Kurztitel

Errichtung einer Blutkommission

Kundmachungsorgan

BGBl. II Nr. 41/2017

§/Artikel/Anlage

§ 1

Inkrafttretensdatum

03.02.2017

Text

Einrichtung der Blutkommission

§ 1. (1) Beim Bundesministerium für Gesundheit und Frauen wird eine Kommission zur fachlichen Beratung im Bereich von Blut und Blutprodukten sowie Blutspende- und Transfusionswesen eingerichtet („Blutkommission“).

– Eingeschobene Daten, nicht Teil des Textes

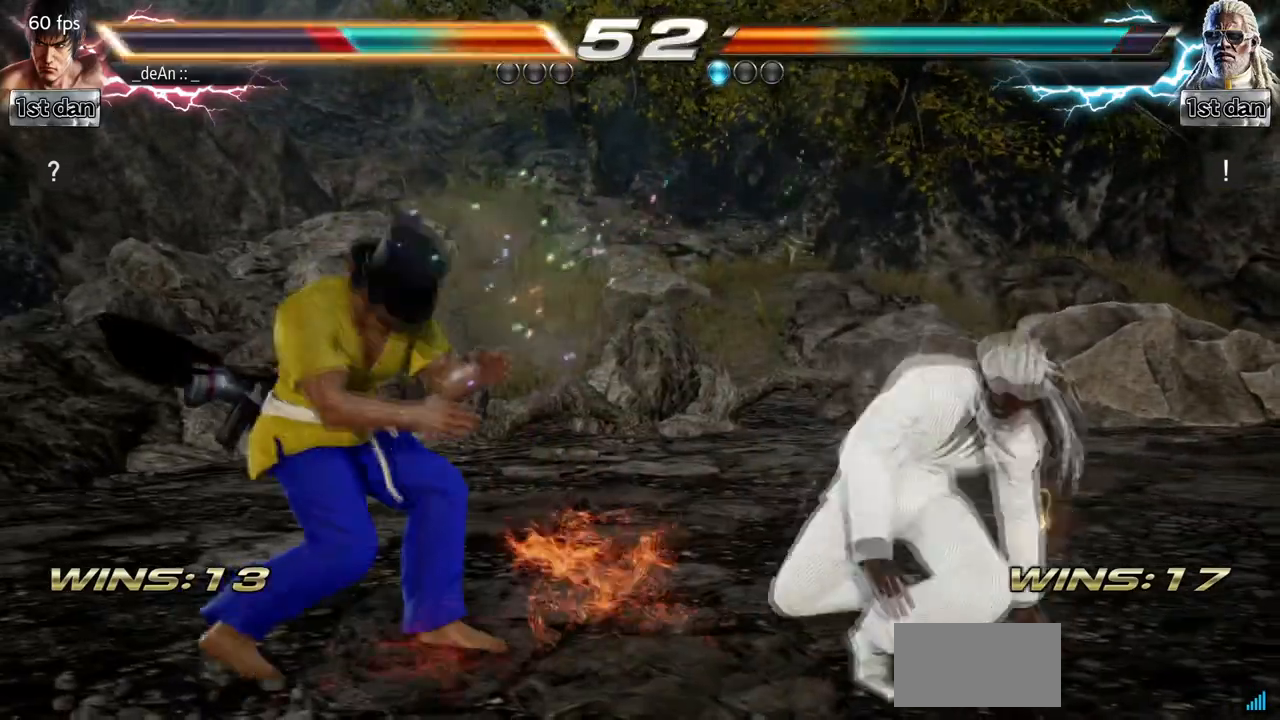
Gameplay with a controller (arcade stick); each line is a JSON object with the inputs held at the frame after it (dt_ms = milliseconds from this image to that frame). "events" lists button and stick changes between this image and that frame as [ms after this image, input, new state], when the widget could be followed in between. Not read: L3 R3.
{"dt_ms": 1000, "buttons": [], "left_stick": "left"}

(2) Die Bundesministerin für Gesundheit und Frauen ernennt die Mitglieder der Blutkommission („Kommission“) wie folgt:

1.

je zwei Mitglieder auf gemeinsamen Vorschlag der

a.

einschlägigen medizinischen Fachgesellschaften, insbesondere ÖGBT und ÖGHMP,

b.

mit diesem Fachgebiet befassten Universitätskliniken,

c.

Rechtsträger der österreichischen Krankenanstalten nominierte ärztliche Leiter von Blutdepots.

2.

auf Vorschlag der im Folgenden genannten Institutionen

a.

zwei Vertreter des Österreichischen Roten Kreuzes, einen aus dem Bereich der Blutspendedienste, und einen aus dem Bereich der Blutbanken,

und je einen Vertreter

b.

der Wirtschaftskammer Österreich,

c.

des Verbandes der Pharmazeutischen Industrie Österreichs (Pharmig),

d.

der Interessengemeinschaft Plasma (IG Plasma),

e.

der Österreichischen Ärztekammer,

f.

der Bundesarbeitskammer und

g.

der Patientenvertretungen der Länder.

Als weitere stimmberechtigte Mitglieder ernennt die Bundesministerin für Gesundheit und Frauen je zwei Vertreter des Bundesministeriums für Gesundheit und Frauen, der Österreichischen Agentur für Gesundheit und Ernährungssicherheit (Geschäftsfeld Medizinmarktaufsicht) und auf Vorschlag der Verbindungsstelle der Bundesländer einen gemeinsamen Vertreter der Landessanitätsbehörden. Das Bundesministerium für Gesundheit und Frauen kann weitere Experten ohne Stimmrecht beiziehen.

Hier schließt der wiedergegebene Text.